As for the two-worker solver being way more than twice as fast as the sequential worker, this is due to the fact that either solver terminates whenever it finds one solved configuration, and depending on where the solutions are in the search tree, they could be discovered much faster in the parallel solver (because multiple workers are searching different parts of the search tree).
- Using Web Workers - Web APIs | MDN
- Worker.onmessage - Web APIs | MDN
- DedicatedWorkerGlobalScope.postMessage() - Web APIs | MDN
- Shakashaka - Wikipedia
- Para's Puzzle Site: Rules: Shakashaka
Both members contributed the same amount of work to the project.
What we have done so far
We have implemented the sequential Shakashaka solver in Typescript. There are two main parts in this sequential implementation: one is the brute-force solver which takes a valid board and guesses a solution for the board. The second part is a checker that takes a given board and determines if the configuration is an actual solution for that board.
For the brute-force solver, takes an initial configuration and first fills all deducible squares (those numbered black squares). Next, for each square, the solver will guess a triangle or blank square to be placed on that square. After that, the solver will pass that new configuration (with the new modified square) and use the checker to verify if it is a solution to the initial board. Otherwise, repeat the process again. In this way, you can imagine a tree of possible configurations at each node (exponential number of configurations) to be checked. Once a valid configuration is reached, the process stops and the solver returns true.
For the checker, the program iterates over each square and checks the sides, corners and inner angles for valid angles that can appear in a solved board. So for any solved board with rectangles, eg. a N * N board, has (N + 1) * (N + 1) dots where angles can be formed around the dot based on the square type.

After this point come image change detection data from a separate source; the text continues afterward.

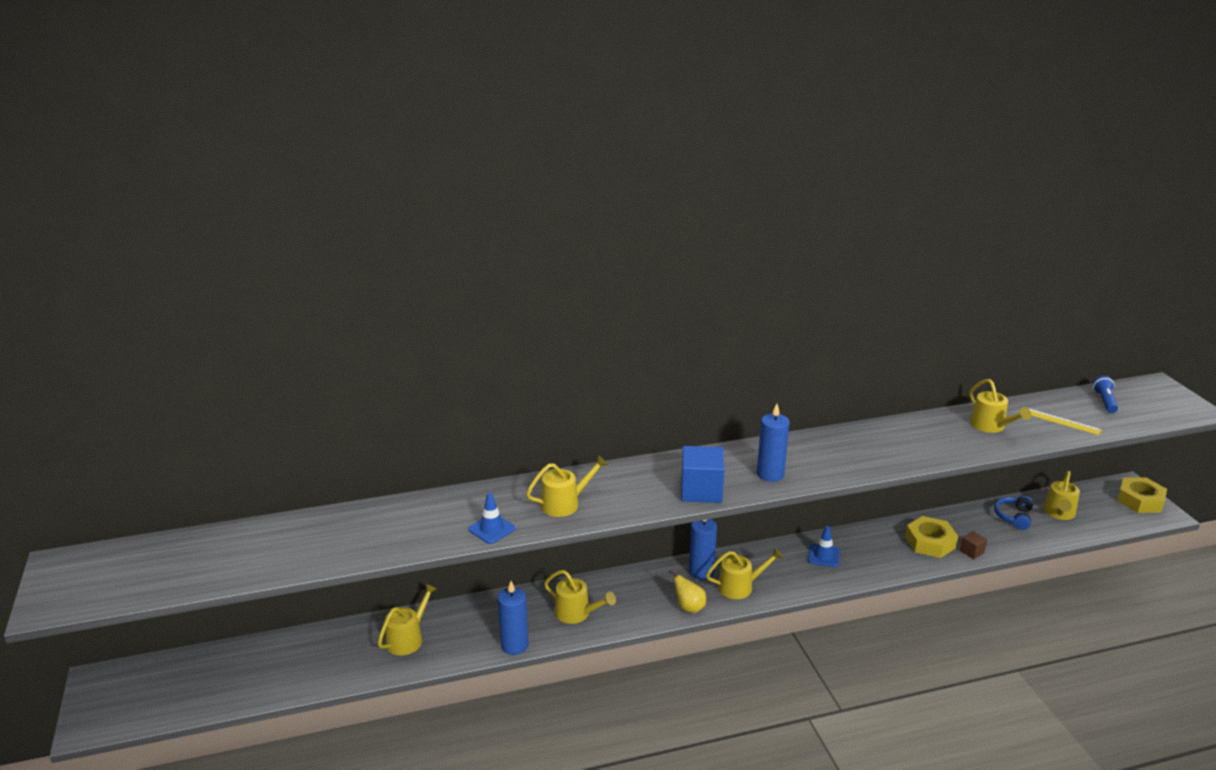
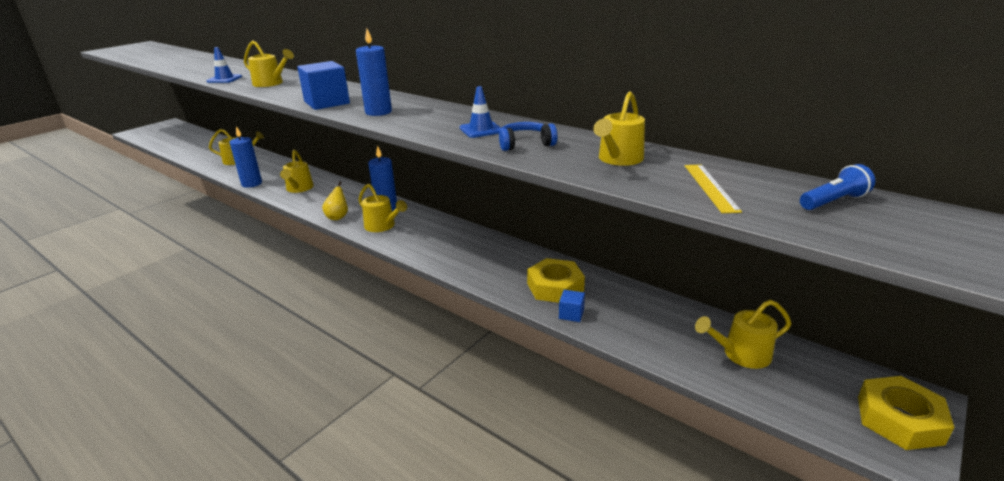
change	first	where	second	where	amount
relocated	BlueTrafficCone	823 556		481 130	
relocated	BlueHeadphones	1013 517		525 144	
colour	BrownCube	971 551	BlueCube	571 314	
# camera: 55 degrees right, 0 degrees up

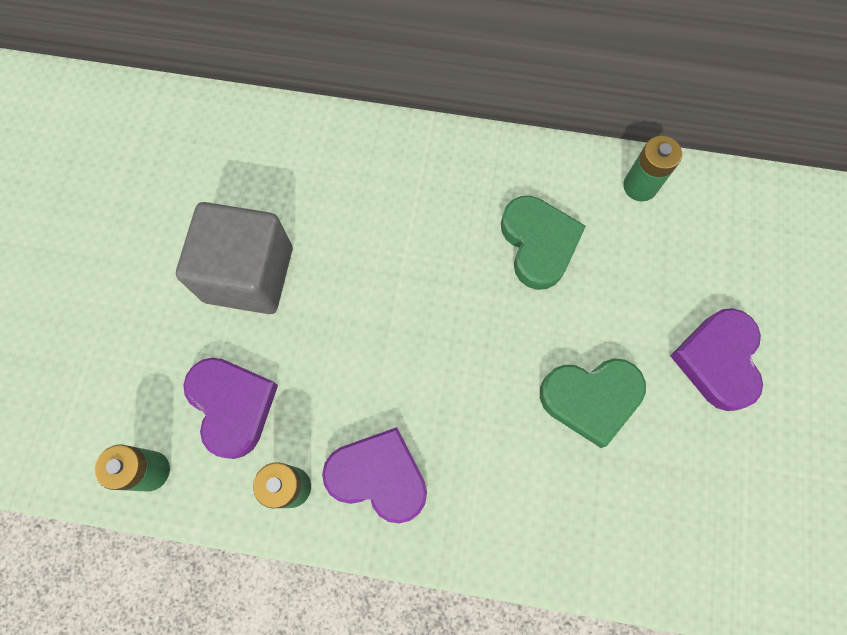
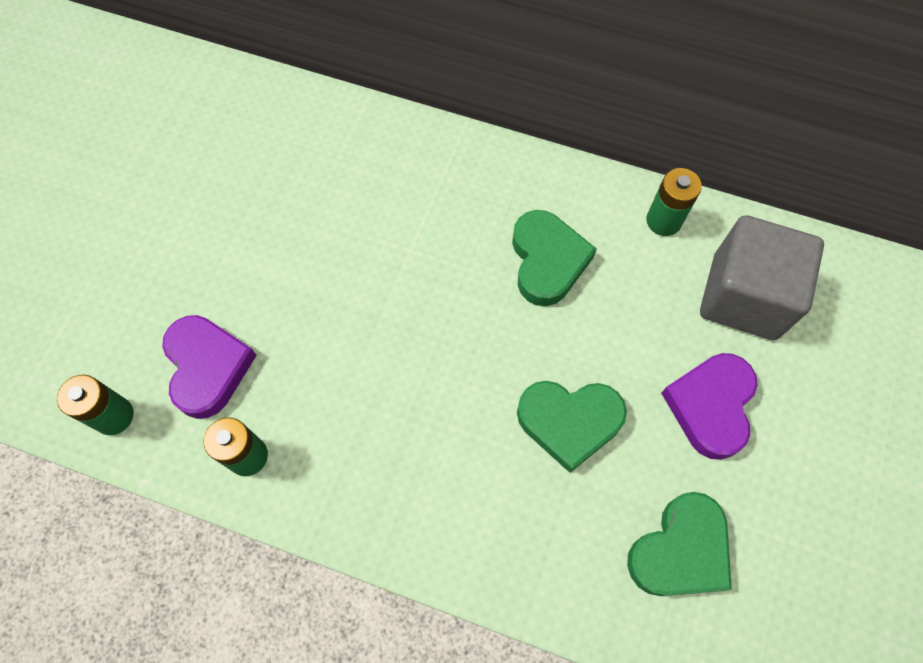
change	first	where	second	where	amount
appeared			GreenHeart	680 550	
relocated	GreyCube	249 274		744 296	
missing	PurpleHeart	379 476			
# camera: 10 degrees right, 5 degrees down

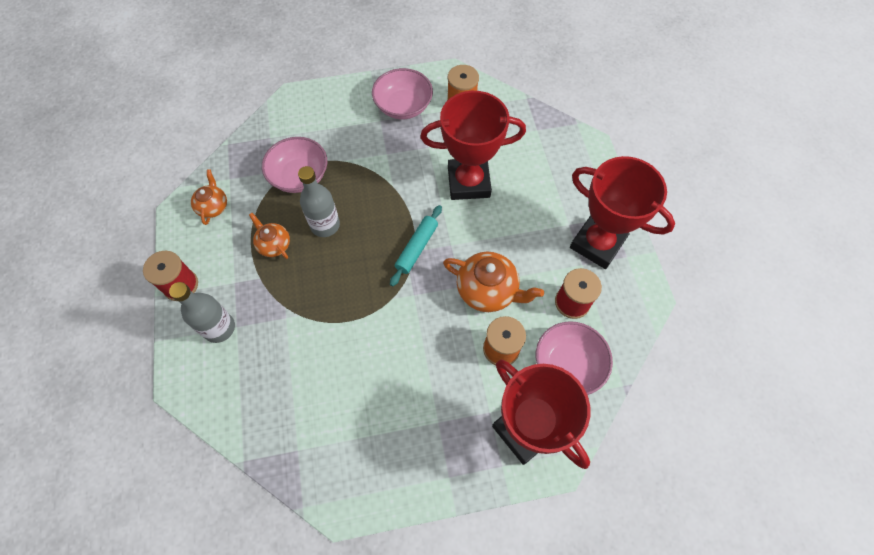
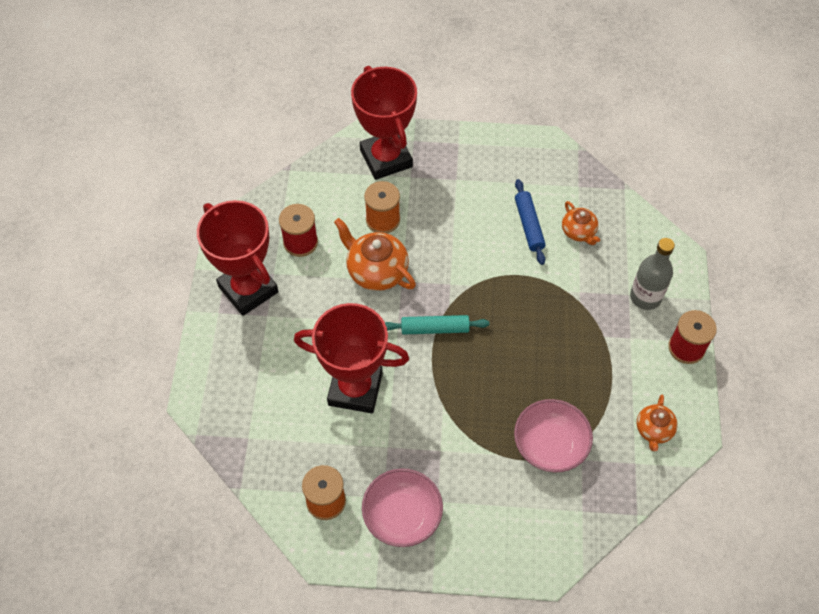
change	first	where	second	where	amount
spun	TurquoiseRollingPin	416 248		435 329	45 degrees clockwise
appeared			BlueRollingPin	528 225	
relocated	OrangeTeapot	274 245		579 232	
missing	GreyBottle	325 225			
missing	PinkBowl	568 365			
# camera: 165 degrees left, 5 degrees down

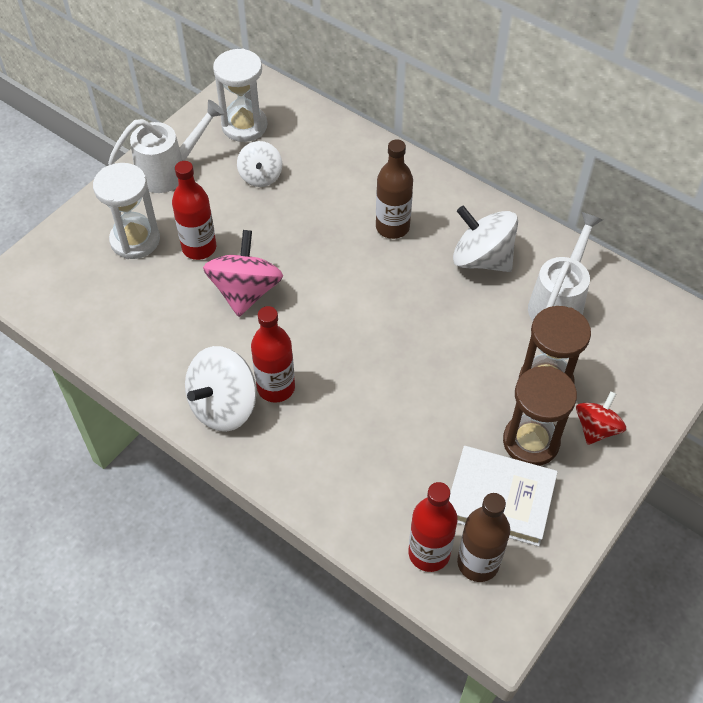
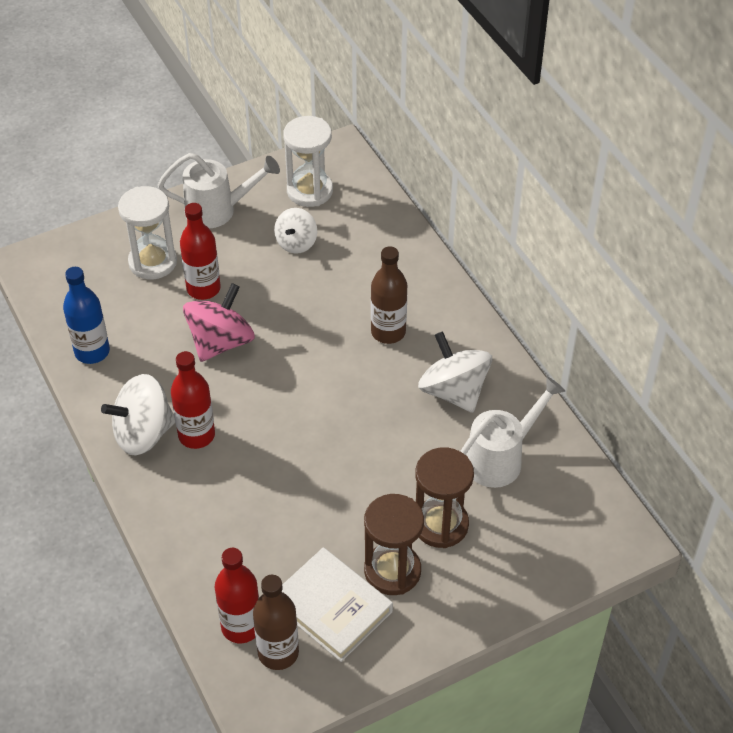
change	first	where	second	where	amount
appeared			BlueBottle	92 352	
missing	RedSpinningTop	596 428			
# camera: 25 degrees right, 5 degrees down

For black, empty and Dot squares, they contribute 0 degrees to the dot. For the triangles, it depends how they are oriented around the centre dot in the 2*2 sub-square. The angles for each orientation are stored in a dictionary. There can be at most 4 angles around any dot and 0,90,180,360 are the only valid angles that can appear in a solved board. So simply, the program calculates the angle contributes for each centre dot of each 2 * 2 sub-square and determines if the sub-square is valid. If no errors are found, the checker says the board configuration is a valid solution.
- Week 1: Implement the UI for the board
- Week 2: Implement an efficient sequential solution
- Week 3: Start implementing the parallel algorithm using Web Workers (Takumi), algorithm improvements (Vui Chee)
- Week 3.5: Work on completing the parallel implementation (Takumi and Vui Chee)
- Week 4: Tweak the work distribution among Web Workers (Takumi), make the tasks themselves efficient by identifying the bottleneck (Vui Chee)
- Week 4.5: Modify the UI to display the performances of implementations (Takumi), test the implementations for correctness (Vui Chee)
- Week 5: Prepare the presentation and final report (Takumi and Vui Chee)
Goals and Deliverables
We are slightly behind schedule, since we originally expected to have started working on the parallel implementation at this point. This is partially due to the fact that we didn't initially allocate time to implement the UI. Since we currently don't have a working parallel implementation yet, our evaluation of how achievable the goals listed below are hasn't changed. However, since our sequential implementation is slower than we had anticipated, unless we make great improvements to its algorithm, the size limit of the boards that we can practically solve will be smaller than anticipated. Our plans for the demo haven't changed since the proposal. So far we haven't hit a roadblock that we don't know how to surmount, other than the fact that our sequential implementation is slower than we'd like.